I recently read in article in the Wall Street Journal, http://online.wsj.com/article/SB10000872396390443720204578004164199848452.html?mod=WSJ_business_LeadStoryCollection talking about changes for the company Harley-Davidson. Over the past few years the company has trimmed down their production making it more flexible in order to avoid the risks that come with a falling economy. Production for the York plant in Pennsylvania has shifted from 41 buildings to one large factory that depends on machines to do more work, while at the same time cutting the number of hourly workers in half to improve production. This transformation will help allow Harley-Davidson to increase or decrease levels of production based on demand.
Harley-Davidson now believes that it can increase its operating profit margin to 16% since it will no longer need peak levels of production to gain profits. In many of Harley’s factories they are depending more on part time workers and contractors to cut costs. In York where there used to be 62 job classifications now only has five, meaning the hourly workers have multiple skills and can be used in production anywhere making them a lot more flexible. The company now receives supplies for the factory based on day to day sales instead of buying extra materials they will not need.
Like many other companies, Harley is just trying to cut costs and stay competitive in a slumping economy. Companies keep looking for new ways to increase profits. For example, the traditional approach, from our book, in operations management is the emphasis on specialized, often manual tasks. However, Harley-Davidson appears to be getting rid of the specialization of their employees and would prefer them to be able to numerous tasks instead of one. It is also the operation manager’s job to improve productivity, which is defined as the ratio of outputs divided by inputs (Heizer, Render 13). This is exactly what Harley is doing. By reducing inputs like labor and other costs they are increasing their productivity efficiency. Harley seems to be leaning on the labor variable more than others to improve its productivity by counting on the increased knowledge of their workers and the ability to use this knowledge to perform multiple tasks.

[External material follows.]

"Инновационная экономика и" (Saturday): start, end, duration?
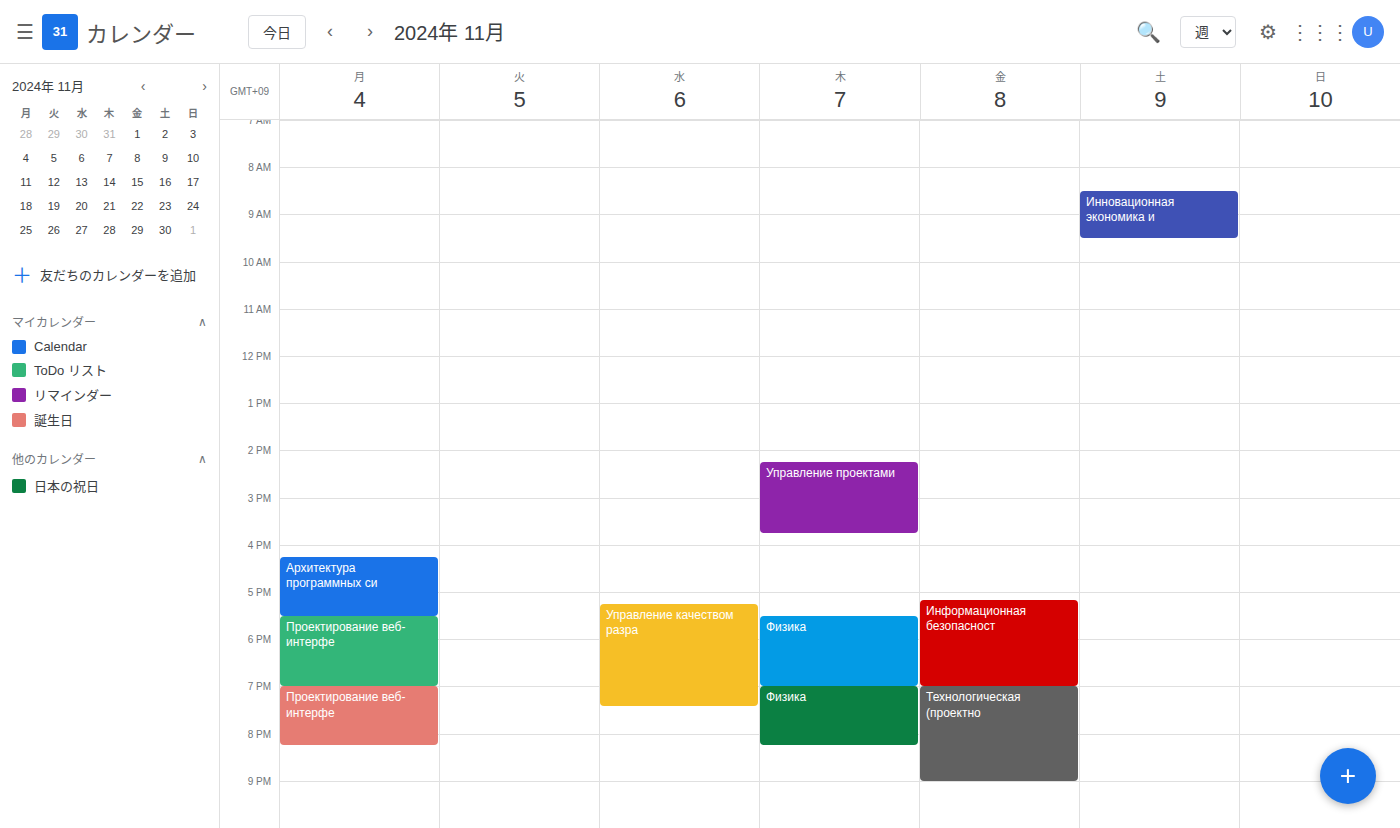
8:30 AM to 9:30 AM, 1 hourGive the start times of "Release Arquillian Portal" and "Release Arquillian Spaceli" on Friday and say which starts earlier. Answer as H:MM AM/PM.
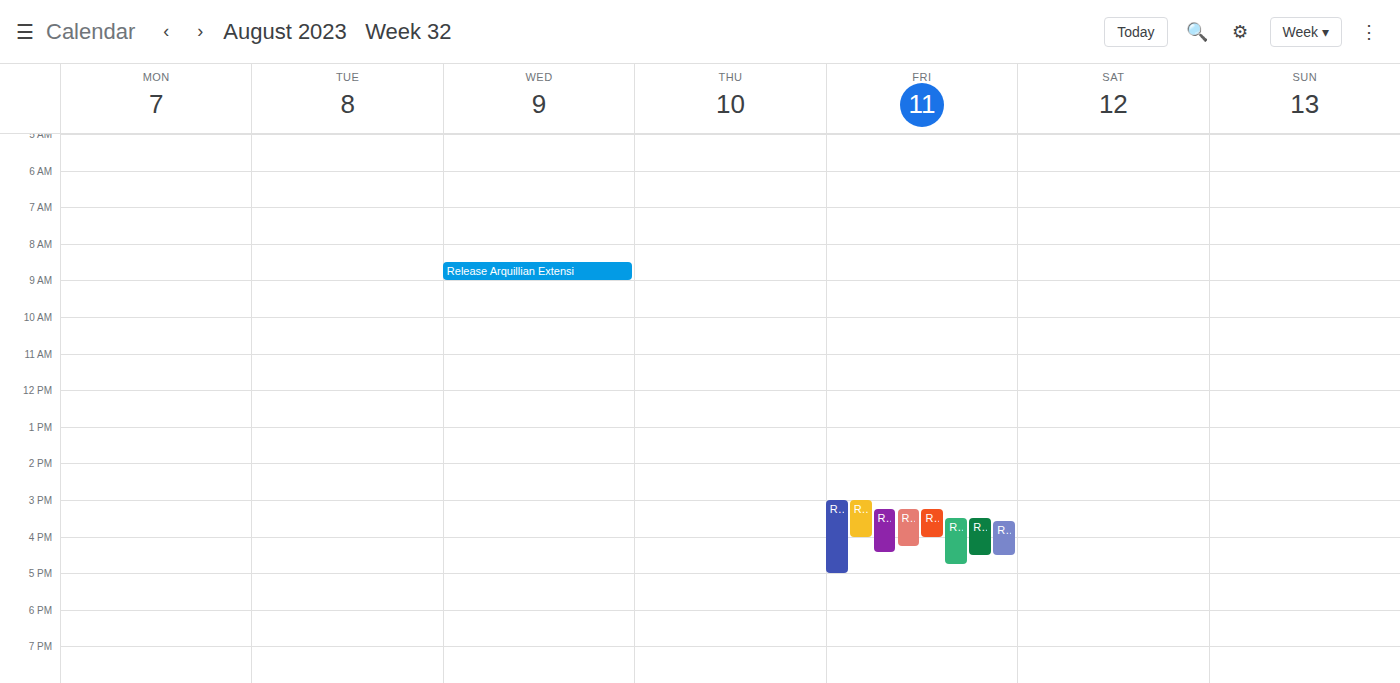
"Release Arquillian Spaceli" 3:15 PM; "Release Arquillian Portal" 3:30 PM.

Some questions that I had about the changes going on for Harley-Davidson is that since facilities have started to stock supplies based on the everyday demand of its products, is it possible that if there were a sudden large increase in the demand for motorcycles the company would not be able to satisfy the needs of all its customers on time? Also, with many companies like Harley downsizing to improve performance, does it hurt the overall economy because of the reduced number of jobs?